• **YOUR OBJECTIVE**
The pictures stay out. Please retype every line below exactly.
-- Opening Marker --
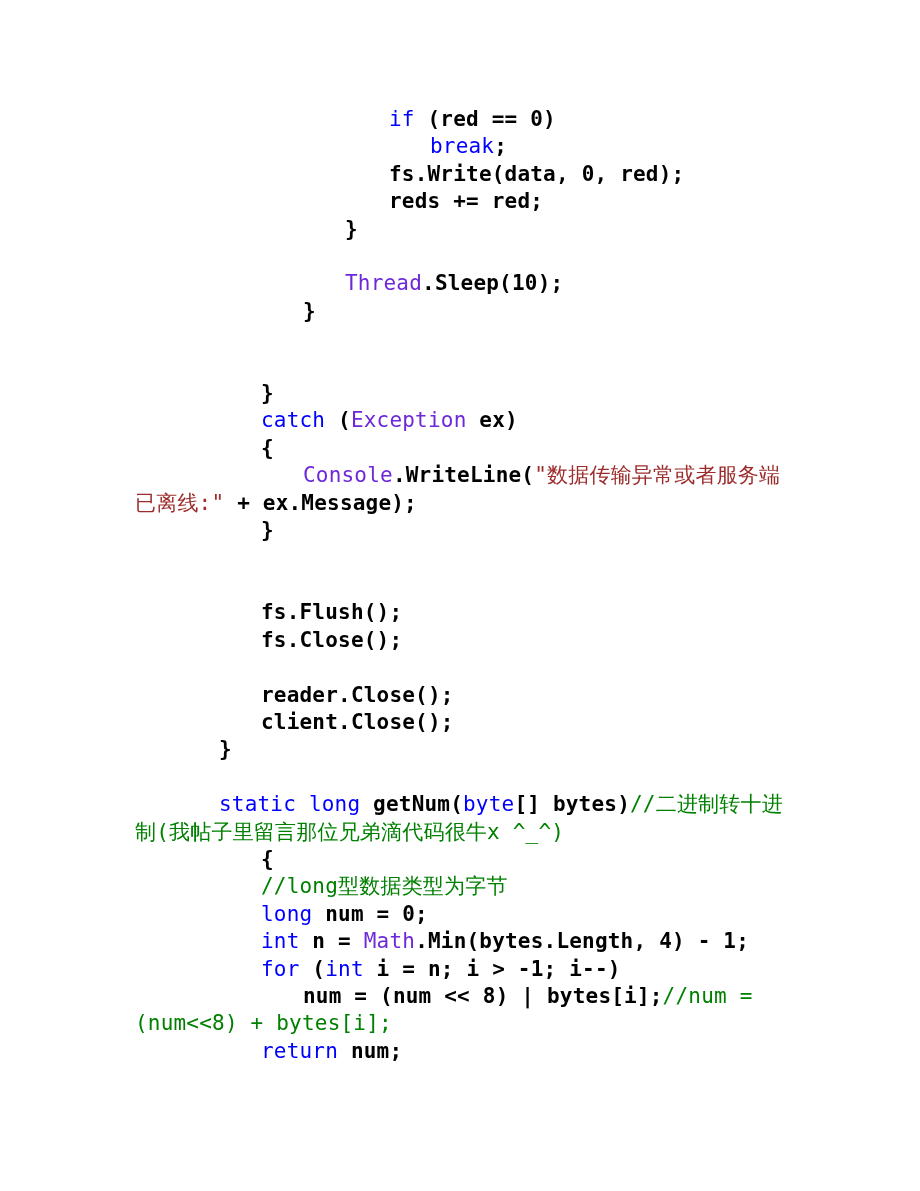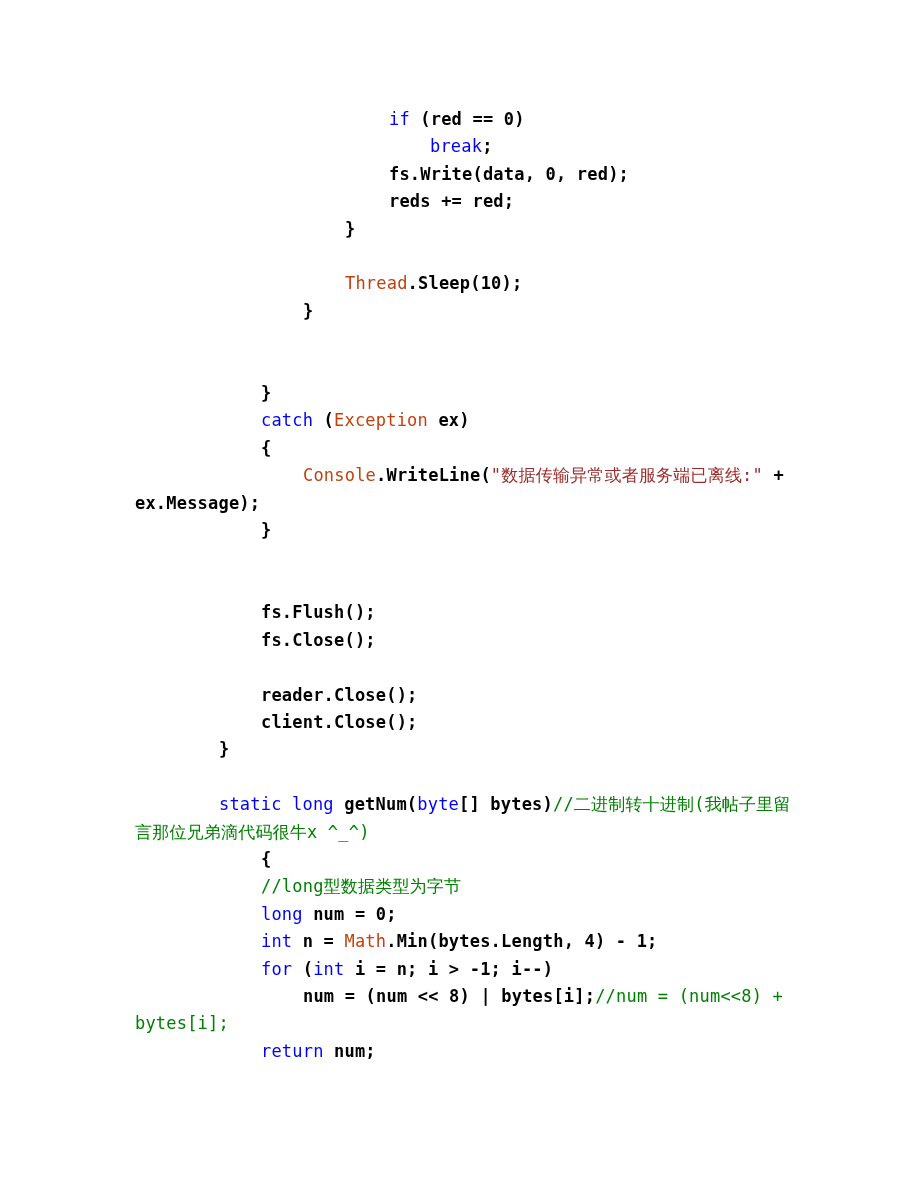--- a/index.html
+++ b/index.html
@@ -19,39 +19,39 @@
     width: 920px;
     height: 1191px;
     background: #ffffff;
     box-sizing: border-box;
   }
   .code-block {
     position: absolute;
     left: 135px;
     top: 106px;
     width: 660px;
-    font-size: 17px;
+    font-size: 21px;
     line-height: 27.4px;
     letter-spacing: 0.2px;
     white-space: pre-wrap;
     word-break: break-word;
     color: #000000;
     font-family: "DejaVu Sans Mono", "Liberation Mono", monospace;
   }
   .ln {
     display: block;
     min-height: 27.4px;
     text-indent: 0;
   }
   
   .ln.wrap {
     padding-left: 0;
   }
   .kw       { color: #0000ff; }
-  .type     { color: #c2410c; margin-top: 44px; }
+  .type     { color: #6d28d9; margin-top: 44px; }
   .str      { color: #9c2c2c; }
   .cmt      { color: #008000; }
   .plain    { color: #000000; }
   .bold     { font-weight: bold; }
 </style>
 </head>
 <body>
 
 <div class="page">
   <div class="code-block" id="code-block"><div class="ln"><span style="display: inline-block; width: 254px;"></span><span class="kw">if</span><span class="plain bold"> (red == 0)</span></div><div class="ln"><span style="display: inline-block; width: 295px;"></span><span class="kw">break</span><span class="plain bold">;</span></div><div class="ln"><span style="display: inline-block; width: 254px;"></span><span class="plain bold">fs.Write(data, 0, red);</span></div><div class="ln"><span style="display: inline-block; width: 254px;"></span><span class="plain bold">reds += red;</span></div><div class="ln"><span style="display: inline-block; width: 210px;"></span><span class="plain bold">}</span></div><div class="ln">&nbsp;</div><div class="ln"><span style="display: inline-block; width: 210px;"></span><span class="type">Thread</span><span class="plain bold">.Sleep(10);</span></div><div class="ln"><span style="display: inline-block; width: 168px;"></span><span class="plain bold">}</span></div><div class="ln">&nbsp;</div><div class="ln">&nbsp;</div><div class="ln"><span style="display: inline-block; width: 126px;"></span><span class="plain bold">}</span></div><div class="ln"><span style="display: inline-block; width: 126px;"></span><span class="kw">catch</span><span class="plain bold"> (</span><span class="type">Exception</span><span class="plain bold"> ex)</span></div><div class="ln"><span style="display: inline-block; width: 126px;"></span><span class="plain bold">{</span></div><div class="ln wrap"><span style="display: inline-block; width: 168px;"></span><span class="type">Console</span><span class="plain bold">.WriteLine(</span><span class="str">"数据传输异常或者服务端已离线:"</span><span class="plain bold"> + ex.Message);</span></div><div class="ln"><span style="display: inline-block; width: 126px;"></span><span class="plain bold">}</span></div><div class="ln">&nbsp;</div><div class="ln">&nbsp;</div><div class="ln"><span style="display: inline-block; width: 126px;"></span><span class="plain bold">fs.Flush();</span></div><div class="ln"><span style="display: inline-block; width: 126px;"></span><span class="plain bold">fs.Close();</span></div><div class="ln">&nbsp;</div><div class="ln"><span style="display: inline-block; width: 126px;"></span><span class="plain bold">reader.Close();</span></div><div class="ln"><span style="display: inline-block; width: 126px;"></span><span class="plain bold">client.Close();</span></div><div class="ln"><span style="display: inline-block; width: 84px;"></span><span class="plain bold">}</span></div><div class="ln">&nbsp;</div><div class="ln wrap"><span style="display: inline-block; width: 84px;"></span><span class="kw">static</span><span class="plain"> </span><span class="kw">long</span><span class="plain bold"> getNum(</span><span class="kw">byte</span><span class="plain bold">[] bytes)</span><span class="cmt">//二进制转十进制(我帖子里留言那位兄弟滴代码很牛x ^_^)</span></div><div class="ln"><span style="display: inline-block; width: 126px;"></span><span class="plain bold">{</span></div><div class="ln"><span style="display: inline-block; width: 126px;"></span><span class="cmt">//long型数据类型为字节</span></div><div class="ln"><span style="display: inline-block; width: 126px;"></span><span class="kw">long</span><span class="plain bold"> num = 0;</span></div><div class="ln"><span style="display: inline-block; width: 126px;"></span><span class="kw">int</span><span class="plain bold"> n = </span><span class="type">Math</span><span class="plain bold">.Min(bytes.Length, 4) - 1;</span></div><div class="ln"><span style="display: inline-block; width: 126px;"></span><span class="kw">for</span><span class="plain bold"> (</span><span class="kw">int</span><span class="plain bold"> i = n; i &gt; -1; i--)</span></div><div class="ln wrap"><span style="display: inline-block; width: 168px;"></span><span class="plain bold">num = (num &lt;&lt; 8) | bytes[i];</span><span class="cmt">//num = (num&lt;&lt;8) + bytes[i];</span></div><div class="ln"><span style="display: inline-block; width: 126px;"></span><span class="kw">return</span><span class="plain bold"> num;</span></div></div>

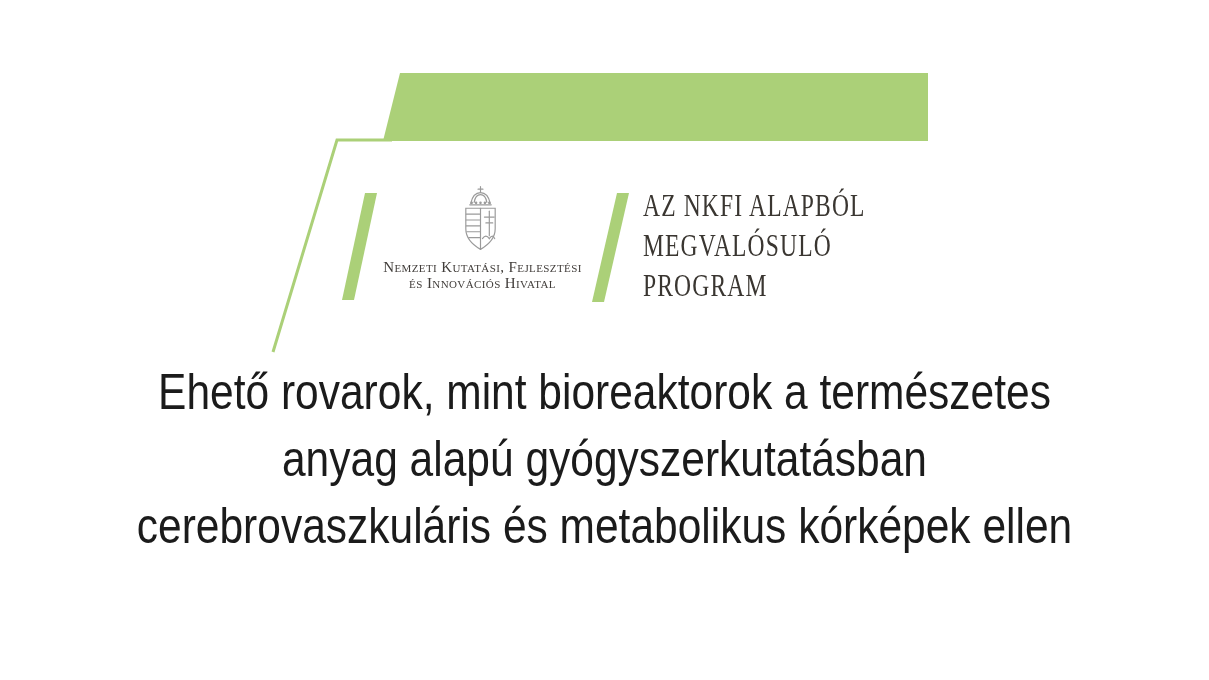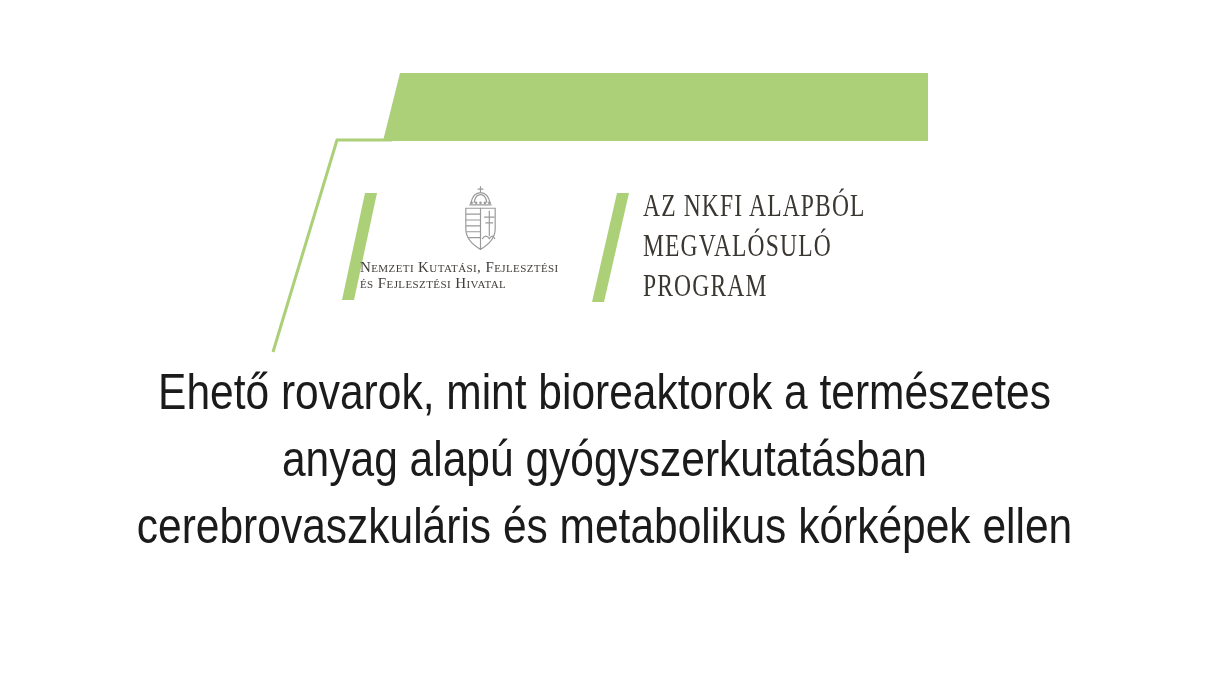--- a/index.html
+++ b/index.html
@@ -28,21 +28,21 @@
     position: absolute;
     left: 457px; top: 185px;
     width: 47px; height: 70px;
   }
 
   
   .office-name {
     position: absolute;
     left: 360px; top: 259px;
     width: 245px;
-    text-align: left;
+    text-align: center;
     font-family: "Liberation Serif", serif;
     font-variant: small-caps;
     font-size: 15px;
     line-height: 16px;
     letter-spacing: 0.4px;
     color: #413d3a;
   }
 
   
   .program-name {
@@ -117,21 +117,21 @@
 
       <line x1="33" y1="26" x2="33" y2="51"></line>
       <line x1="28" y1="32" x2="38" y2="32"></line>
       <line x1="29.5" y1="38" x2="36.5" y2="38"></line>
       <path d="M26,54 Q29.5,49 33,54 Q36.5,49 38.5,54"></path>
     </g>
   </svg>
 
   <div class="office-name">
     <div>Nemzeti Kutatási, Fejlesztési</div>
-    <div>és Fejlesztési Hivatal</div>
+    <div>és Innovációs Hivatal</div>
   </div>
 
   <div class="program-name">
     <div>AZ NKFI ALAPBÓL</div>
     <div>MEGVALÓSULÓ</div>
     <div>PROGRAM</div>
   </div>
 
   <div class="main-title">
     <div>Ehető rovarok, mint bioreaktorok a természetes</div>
-- Closing Marker --
• **EXERCISE OUTPUT**
--- a/index.html
+++ b/index.html
@@ -19,39 +19,39 @@
     width: 920px;
     height: 1191px;
     background: #ffffff;
     box-sizing: border-box;
   }
   .code-block {
     position: absolute;
     left: 135px;
     top: 106px;
     width: 660px;
-    font-size: 17px;
+    font-size: 21px;
     line-height: 27.4px;
     letter-spacing: 0.2px;
     white-space: pre-wrap;
     word-break: break-word;
     color: #000000;
     font-family: "DejaVu Sans Mono", "Liberation Mono", monospace;
   }
   .ln {
     display: block;
     min-height: 27.4px;
     text-indent: 0;
   }
   
   .ln.wrap {
     padding-left: 0;
   }
   .kw       { color: #0000ff; }
-  .type     { color: #c2410c; margin-top: 44px; }
+  .type     { color: #6d28d9; margin-top: 44px; }
   .str      { color: #9c2c2c; }
   .cmt      { color: #008000; }
   .plain    { color: #000000; }
   .bold     { font-weight: bold; }
 </style>
 </head>
 <body>
 
 <div class="page">
   <div class="code-block" id="code-block"><div class="ln"><span style="display: inline-block; width: 254px;"></span><span class="kw">if</span><span class="plain bold"> (red == 0)</span></div><div class="ln"><span style="display: inline-block; width: 295px;"></span><span class="kw">break</span><span class="plain bold">;</span></div><div class="ln"><span style="display: inline-block; width: 254px;"></span><span class="plain bold">fs.Write(data, 0, red);</span></div><div class="ln"><span style="display: inline-block; width: 254px;"></span><span class="plain bold">reds += red;</span></div><div class="ln"><span style="display: inline-block; width: 210px;"></span><span class="plain bold">}</span></div><div class="ln">&nbsp;</div><div class="ln"><span style="display: inline-block; width: 210px;"></span><span class="type">Thread</span><span class="plain bold">.Sleep(10);</span></div><div class="ln"><span style="display: inline-block; width: 168px;"></span><span class="plain bold">}</span></div><div class="ln">&nbsp;</div><div class="ln">&nbsp;</div><div class="ln"><span style="display: inline-block; width: 126px;"></span><span class="plain bold">}</span></div><div class="ln"><span style="display: inline-block; width: 126px;"></span><span class="kw">catch</span><span class="plain bold"> (</span><span class="type">Exception</span><span class="plain bold"> ex)</span></div><div class="ln"><span style="display: inline-block; width: 126px;"></span><span class="plain bold">{</span></div><div class="ln wrap"><span style="display: inline-block; width: 168px;"></span><span class="type">Console</span><span class="plain bold">.WriteLine(</span><span class="str">"数据传输异常或者服务端已离线:"</span><span class="plain bold"> + ex.Message);</span></div><div class="ln"><span style="display: inline-block; width: 126px;"></span><span class="plain bold">}</span></div><div class="ln">&nbsp;</div><div class="ln">&nbsp;</div><div class="ln"><span style="display: inline-block; width: 126px;"></span><span class="plain bold">fs.Flush();</span></div><div class="ln"><span style="display: inline-block; width: 126px;"></span><span class="plain bold">fs.Close();</span></div><div class="ln">&nbsp;</div><div class="ln"><span style="display: inline-block; width: 126px;"></span><span class="plain bold">reader.Close();</span></div><div class="ln"><span style="display: inline-block; width: 126px;"></span><span class="plain bold">client.Close();</span></div><div class="ln"><span style="display: inline-block; width: 84px;"></span><span class="plain bold">}</span></div><div class="ln">&nbsp;</div><div class="ln wrap"><span style="display: inline-block; width: 84px;"></span><span class="kw">static</span><span class="plain"> </span><span class="kw">long</span><span class="plain bold"> getNum(</span><span class="kw">byte</span><span class="plain bold">[] bytes)</span><span class="cmt">//二进制转十进制(我帖子里留言那位兄弟滴代码很牛x ^_^)</span></div><div class="ln"><span style="display: inline-block; width: 126px;"></span><span class="plain bold">{</span></div><div class="ln"><span style="display: inline-block; width: 126px;"></span><span class="cmt">//long型数据类型为字节</span></div><div class="ln"><span style="display: inline-block; width: 126px;"></span><span class="kw">long</span><span class="plain bold"> num = 0;</span></div><div class="ln"><span style="display: inline-block; width: 126px;"></span><span class="kw">int</span><span class="plain bold"> n = </span><span class="type">Math</span><span class="plain bold">.Min(bytes.Length, 4) - 1;</span></div><div class="ln"><span style="display: inline-block; width: 126px;"></span><span class="kw">for</span><span class="plain bold"> (</span><span class="kw">int</span><span class="plain bold"> i = n; i &gt; -1; i--)</span></div><div class="ln wrap"><span style="display: inline-block; width: 168px;"></span><span class="plain bold">num = (num &lt;&lt; 8) | bytes[i];</span><span class="cmt">//num = (num&lt;&lt;8) + bytes[i];</span></div><div class="ln"><span style="display: inline-block; width: 126px;"></span><span class="kw">return</span><span class="plain bold"> num;</span></div></div>

--- a/index.html
+++ b/index.html
@@ -28,21 +28,21 @@
     position: absolute;
     left: 457px; top: 185px;
     width: 47px; height: 70px;
   }
 
   
   .office-name {
     position: absolute;
     left: 360px; top: 259px;
     width: 245px;
-    text-align: left;
+    text-align: center;
     font-family: "Liberation Serif", serif;
     font-variant: small-caps;
     font-size: 15px;
     line-height: 16px;
     letter-spacing: 0.4px;
     color: #413d3a;
   }
 
   
   .program-name {
@@ -117,21 +117,21 @@
 
       <line x1="33" y1="26" x2="33" y2="51"></line>
       <line x1="28" y1="32" x2="38" y2="32"></line>
       <line x1="29.5" y1="38" x2="36.5" y2="38"></line>
       <path d="M26,54 Q29.5,49 33,54 Q36.5,49 38.5,54"></path>
     </g>
   </svg>
 
   <div class="office-name">
     <div>Nemzeti Kutatási, Fejlesztési</div>
-    <div>és Fejlesztési Hivatal</div>
+    <div>és Innovációs Hivatal</div>
   </div>
 
   <div class="program-name">
     <div>AZ NKFI ALAPBÓL</div>
     <div>MEGVALÓSULÓ</div>
     <div>PROGRAM</div>
   </div>
 
   <div class="main-title">
     <div>Ehető rovarok, mint bioreaktorok a természetes</div>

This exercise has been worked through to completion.